Dr. Yashwant Singh Parmar Government Medical College Nahan
- Motto: Arogya Sukh Sampada
- Type: Public
- Established: 2016; 10 years ago
- Affiliations: Atal Medical and Research University, NMC
- Endowment: 290cr
- Principal: Dr. Sangeet Dhillon
- Undergraduates: 560
- Location: Nahan, Himachal Pradesh, India 30°33′50″N 77°17′38″E﻿ / ﻿30.564°N 77.294°E
- Campus: Urban;
- Website: www.yspgmc.org

= Dr. Yashwant Singh Parmar Government Medical College =

Medical school in Himachal Pradesh, India

Dr. Yashwant Singh Parmar Government Medical College is a medical college located in Nahan, Sirmaur district of Himachal Pradesh. It was established in 2016 and was named after first Chief Minister of Himachal Pradesh Dr. Yashwant (YSPGMC). It is a renowned as a medical institution and is widely regarded as the third medical college in Himachal Pradesh followed by Indira Gandhi Medical College and Hospital & Dr. Rajendra Prasad Government Medical College.

History:

The college's foundation stone was laid by then Chief Minister of Himachal Pradesh, on November 6, 2016. to address the growing demand for skilled healthcare professionals in the state, YSPGMC was established to contribute significantly to medical education and healthcare delivery. The initial intake of the college was 100 MBBS seats which was subsequently increased to existing intake of 120.

Academic Programs:

YSPGMC offers a range of undergraduate and postgraduate medical courses, including the Bachelor of Medicine and Bachelor of Surgery (MBBS) program and various specialties at the postgraduate level.

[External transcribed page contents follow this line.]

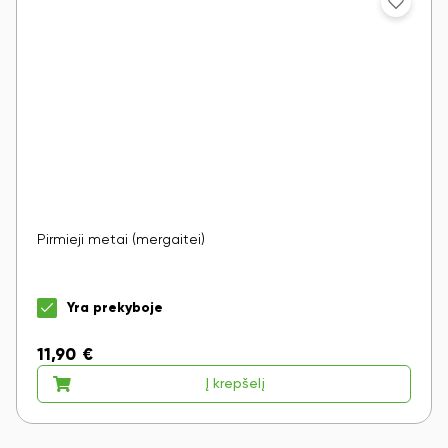
Pirmieji metai (mergaitei)
Yra prekyboje
11,90
€
Į krepšelį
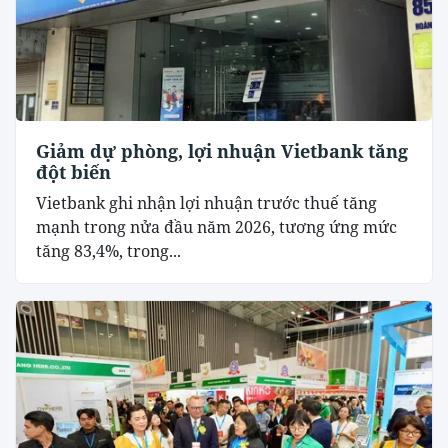
Giảm dự phòng, lợi nhuận Vietbank tăng
đột biến
Vietbank ghi nhận lợi nhuận trước thuế tăng
mạnh trong nửa đầu năm 2026, tương ứng mức
tăng 83,4%, trong...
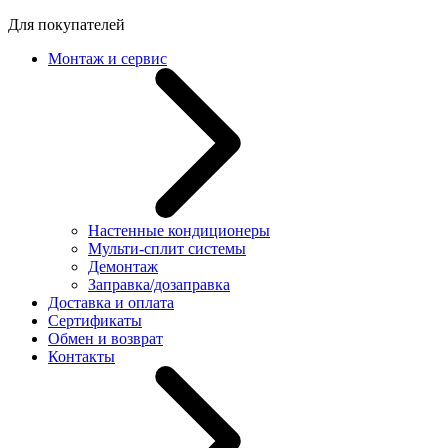
Для покупателей
Монтаж и сервис
Настенные кондиционеры
Мульти-сплит системы
Демонтаж
Заправка/дозаправка
Доставка и оплата
Сертификаты
Обмен и возврат
Контакты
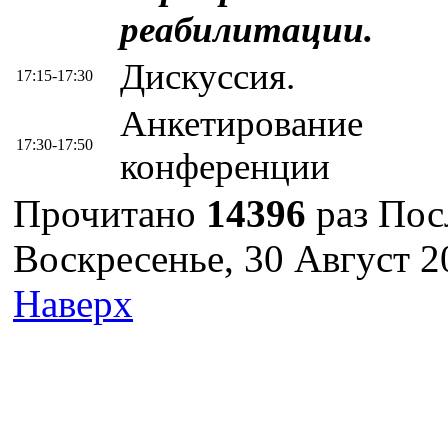
реабилитации.
Дискуссия.
17:15-17:30
Анкетирование
17:30-17:50
конференции
Прочитано
14396
раз
Пос
Воскресенье, 30 Август 2
Наверх
г. Оренбург, Шарлыкское
Схема проезда
Телефон: 8 (3532) 50–06–11
Факс: 
шоссе 5, 2 этаж, каб. 230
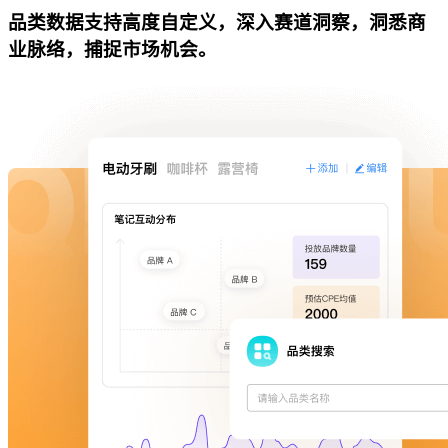
品类数据支持高度自定义，深入赛道洞察，洞悉商
业脉络，捕捉市场机会。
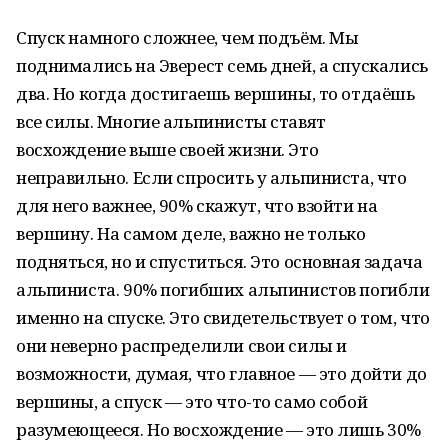
Спуск намного сложнее, чем подъём. Мы
поднимались на Эверест семь дней, а спускались
два. Но когда достигаешь вершины, то отдаёшь
все силы. Многие альпинисты ставят
восхождение выше своей жизни. Это
неправильно. Если спросить у альпиниста, что
для него важнее, 90% скажут, что взойти на
вершину. На самом деле, важно не только
подняться, но и спуститься. Это основная задача
альпиниста. 90% погибших альпинистов погибли
именно на спуске. Это свидетельствует о том, что
они неверно распределили свои силы и
возможности, думая, что главное — это дойти до
вершины, а спуск — это что-то само собой
разумеющееся. Но восхождение — это лишь 30%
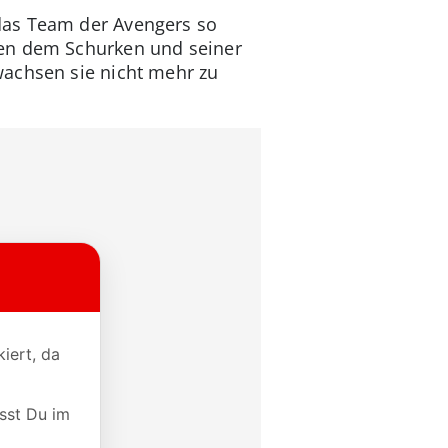
das Team der Avengers so
hen dem Schurken und seiner
wachsen sie nicht mehr zu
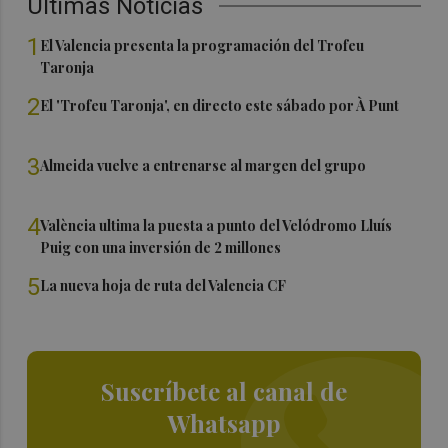
Últimas Noticias
1
El Valencia presenta la programación del Trofeu
Taronja
2
El 'Trofeu Taronja', en directo este sábado por À Punt
3
Almeida vuelve a entrenarse al margen del grupo
4
València ultima la puesta a punto del Velódromo Lluís
Puig con una inversión de 2 millones
5
La nueva hoja de ruta del Valencia CF
Suscríbete al canal de
Whatsapp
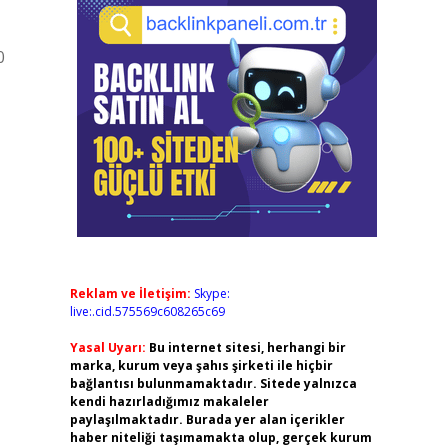
0
Reklam ve İletişim:
Skype:
live:.cid.575569c608265c69
Yasal Uyarı:
Bu internet sitesi, herhangi bir
marka, kurum veya şahıs şirketi ile hiçbir
bağlantısı bulunmamaktadır. Sitede yalnızca
kendi hazırladığımız makaleler
paylaşılmaktadır. Burada yer alan içerikler
haber niteliği taşımamakta olup, gerçek kurum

Courses offered are as below:

Bachelor of Medicine, Bachelor of Surgery (MBBS) : A total of 120 students are admitted to the MBBS program, and the selection process is carried out through NEET, with 15% of the seats being reserved for the All India Quota. After the NEET Cut Offs are declared, the AMRU starts the admission and counselling process for students on behalf of YSPGMC.

General Nursing and Midwifery : Every year, Dr. Yashwant Singh Parmar Government Medical College witnesses the enrollment of 30 dedicated and aspiring students into its General Nursing and Midwifery (GNM) program.

Post Graduation, Community Medicine :

The National Medical Commission (NMC) has approved three seats for PG in Community Medicine in YSPGMC.

Campus and Facilities:

Situated in the town of Nahan, the Government Hospital is converted to a medical college.
Hostel Facility is available for girls and boys for MBBS students, hostels are located 4 KM away from the Medical College.